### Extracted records
▬▬▬

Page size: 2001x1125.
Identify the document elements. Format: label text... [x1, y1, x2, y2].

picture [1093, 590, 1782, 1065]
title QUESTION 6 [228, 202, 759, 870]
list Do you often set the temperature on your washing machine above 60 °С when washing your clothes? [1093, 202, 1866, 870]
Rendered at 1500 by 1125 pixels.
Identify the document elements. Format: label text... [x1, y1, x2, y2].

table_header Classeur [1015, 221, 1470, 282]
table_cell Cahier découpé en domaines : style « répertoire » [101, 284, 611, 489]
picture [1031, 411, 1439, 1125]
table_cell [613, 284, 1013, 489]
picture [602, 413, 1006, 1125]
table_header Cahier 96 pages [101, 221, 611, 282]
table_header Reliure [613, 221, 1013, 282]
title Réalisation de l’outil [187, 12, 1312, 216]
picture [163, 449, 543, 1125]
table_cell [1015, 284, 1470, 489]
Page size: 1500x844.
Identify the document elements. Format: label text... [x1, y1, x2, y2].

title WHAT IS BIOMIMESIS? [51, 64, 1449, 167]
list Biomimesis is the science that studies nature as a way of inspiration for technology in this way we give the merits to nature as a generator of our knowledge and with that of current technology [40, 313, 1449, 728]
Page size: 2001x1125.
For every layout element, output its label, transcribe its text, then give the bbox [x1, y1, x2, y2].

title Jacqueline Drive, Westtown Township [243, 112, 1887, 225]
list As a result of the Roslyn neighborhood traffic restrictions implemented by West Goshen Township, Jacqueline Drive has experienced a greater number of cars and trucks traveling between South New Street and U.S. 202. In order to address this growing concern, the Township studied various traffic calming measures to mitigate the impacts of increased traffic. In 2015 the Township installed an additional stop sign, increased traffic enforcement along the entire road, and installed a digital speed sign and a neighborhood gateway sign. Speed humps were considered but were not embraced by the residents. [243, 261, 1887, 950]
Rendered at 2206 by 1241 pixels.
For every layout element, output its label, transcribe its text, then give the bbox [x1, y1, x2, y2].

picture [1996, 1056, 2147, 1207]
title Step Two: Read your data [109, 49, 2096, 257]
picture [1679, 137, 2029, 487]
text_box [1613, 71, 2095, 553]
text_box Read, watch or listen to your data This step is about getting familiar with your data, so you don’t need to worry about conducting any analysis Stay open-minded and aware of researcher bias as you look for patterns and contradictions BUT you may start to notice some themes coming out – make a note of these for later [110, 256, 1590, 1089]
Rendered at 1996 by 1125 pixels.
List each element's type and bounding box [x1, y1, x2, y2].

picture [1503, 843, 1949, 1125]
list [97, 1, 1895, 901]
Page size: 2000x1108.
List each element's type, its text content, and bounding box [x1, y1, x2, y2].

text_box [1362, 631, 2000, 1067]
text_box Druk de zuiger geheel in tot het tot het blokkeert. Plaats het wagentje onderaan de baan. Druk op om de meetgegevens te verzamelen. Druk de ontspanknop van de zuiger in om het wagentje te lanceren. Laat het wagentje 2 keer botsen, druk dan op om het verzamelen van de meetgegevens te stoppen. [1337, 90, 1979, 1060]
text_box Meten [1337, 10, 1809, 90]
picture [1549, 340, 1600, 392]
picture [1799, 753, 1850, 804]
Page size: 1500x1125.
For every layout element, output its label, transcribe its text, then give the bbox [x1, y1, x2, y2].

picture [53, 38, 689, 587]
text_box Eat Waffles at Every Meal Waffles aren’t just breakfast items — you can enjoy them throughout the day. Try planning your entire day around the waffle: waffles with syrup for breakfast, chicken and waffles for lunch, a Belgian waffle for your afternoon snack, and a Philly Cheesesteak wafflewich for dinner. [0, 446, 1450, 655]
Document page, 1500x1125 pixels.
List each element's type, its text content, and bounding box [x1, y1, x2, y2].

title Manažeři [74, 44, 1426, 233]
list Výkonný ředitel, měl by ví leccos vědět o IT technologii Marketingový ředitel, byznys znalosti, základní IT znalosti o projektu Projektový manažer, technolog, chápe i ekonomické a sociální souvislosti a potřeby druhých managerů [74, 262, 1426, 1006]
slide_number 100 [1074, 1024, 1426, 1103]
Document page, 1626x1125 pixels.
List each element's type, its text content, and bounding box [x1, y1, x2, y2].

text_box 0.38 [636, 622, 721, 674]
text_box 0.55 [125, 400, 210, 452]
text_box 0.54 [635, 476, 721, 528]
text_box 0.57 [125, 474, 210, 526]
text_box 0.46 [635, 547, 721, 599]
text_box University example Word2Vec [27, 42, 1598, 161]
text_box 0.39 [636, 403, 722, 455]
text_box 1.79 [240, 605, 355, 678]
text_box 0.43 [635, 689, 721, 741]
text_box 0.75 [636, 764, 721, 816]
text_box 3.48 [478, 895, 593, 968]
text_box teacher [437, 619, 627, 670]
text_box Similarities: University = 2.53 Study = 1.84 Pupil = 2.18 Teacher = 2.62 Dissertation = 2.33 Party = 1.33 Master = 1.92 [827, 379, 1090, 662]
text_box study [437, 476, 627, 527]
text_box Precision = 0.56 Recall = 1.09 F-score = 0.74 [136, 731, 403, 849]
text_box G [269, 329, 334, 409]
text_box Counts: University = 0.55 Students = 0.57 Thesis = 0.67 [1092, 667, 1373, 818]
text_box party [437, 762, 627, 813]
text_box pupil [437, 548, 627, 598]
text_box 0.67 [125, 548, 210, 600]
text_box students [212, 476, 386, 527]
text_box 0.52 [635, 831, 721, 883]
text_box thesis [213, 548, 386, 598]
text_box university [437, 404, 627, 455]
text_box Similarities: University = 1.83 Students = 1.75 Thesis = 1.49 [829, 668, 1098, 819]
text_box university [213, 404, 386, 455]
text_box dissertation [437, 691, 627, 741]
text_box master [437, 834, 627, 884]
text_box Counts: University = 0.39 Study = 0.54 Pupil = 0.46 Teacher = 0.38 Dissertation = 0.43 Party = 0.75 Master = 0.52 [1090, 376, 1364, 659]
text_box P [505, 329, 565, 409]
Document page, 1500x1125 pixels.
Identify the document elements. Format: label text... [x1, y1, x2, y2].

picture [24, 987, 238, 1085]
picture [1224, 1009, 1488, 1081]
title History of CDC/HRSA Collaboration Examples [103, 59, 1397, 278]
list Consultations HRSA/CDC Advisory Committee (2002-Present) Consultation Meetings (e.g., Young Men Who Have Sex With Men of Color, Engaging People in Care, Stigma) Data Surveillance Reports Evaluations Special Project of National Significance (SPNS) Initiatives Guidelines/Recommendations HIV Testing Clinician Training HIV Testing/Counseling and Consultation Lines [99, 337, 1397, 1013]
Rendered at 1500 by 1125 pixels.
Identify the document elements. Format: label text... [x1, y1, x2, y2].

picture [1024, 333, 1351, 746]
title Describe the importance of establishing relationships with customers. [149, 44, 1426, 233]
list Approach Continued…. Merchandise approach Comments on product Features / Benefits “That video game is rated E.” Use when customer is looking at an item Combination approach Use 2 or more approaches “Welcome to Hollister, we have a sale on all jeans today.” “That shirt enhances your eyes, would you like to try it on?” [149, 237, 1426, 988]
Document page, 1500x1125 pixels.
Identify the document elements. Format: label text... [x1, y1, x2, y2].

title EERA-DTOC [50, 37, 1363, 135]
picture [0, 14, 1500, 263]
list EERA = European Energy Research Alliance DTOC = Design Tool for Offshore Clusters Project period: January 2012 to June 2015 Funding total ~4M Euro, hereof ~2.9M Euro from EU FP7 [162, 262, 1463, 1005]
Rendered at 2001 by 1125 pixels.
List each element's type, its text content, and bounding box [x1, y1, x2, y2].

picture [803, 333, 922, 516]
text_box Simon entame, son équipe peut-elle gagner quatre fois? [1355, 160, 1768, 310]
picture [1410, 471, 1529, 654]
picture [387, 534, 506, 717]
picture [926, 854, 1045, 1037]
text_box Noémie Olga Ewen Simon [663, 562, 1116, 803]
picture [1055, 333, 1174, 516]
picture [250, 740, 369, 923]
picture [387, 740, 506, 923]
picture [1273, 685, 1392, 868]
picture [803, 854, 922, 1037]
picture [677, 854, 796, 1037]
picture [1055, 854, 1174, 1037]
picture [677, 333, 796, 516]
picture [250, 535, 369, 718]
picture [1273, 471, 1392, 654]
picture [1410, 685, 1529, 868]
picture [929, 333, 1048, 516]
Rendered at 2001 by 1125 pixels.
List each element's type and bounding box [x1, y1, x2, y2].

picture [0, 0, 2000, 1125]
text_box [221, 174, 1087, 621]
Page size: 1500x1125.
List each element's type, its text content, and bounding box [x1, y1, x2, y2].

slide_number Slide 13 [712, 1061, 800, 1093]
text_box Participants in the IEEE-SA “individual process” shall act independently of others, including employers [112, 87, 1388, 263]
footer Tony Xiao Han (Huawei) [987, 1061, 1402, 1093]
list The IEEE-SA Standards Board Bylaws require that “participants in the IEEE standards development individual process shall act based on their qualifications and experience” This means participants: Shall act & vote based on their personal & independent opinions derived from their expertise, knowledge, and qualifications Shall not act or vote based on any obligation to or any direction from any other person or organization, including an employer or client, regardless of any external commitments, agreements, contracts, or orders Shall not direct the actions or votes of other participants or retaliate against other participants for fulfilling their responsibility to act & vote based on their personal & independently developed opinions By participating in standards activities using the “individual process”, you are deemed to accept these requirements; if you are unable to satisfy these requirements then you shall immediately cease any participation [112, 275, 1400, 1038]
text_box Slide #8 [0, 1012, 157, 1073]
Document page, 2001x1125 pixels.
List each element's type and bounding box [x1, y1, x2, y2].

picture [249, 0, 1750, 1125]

▬▬▬

Set down, exactly as they stand above, the lines starting with the line with "Rendered at 1996 by 1125 pixels." and going on through the line with "Page size: 2000x1108.", and no others.

### Exercise output
Rendered at 1996 by 1125 pixels.
List each element's type and bounding box [x1, y1, x2, y2].

picture [1503, 843, 1949, 1125]
list [97, 1, 1895, 901]
Page size: 2000x1108.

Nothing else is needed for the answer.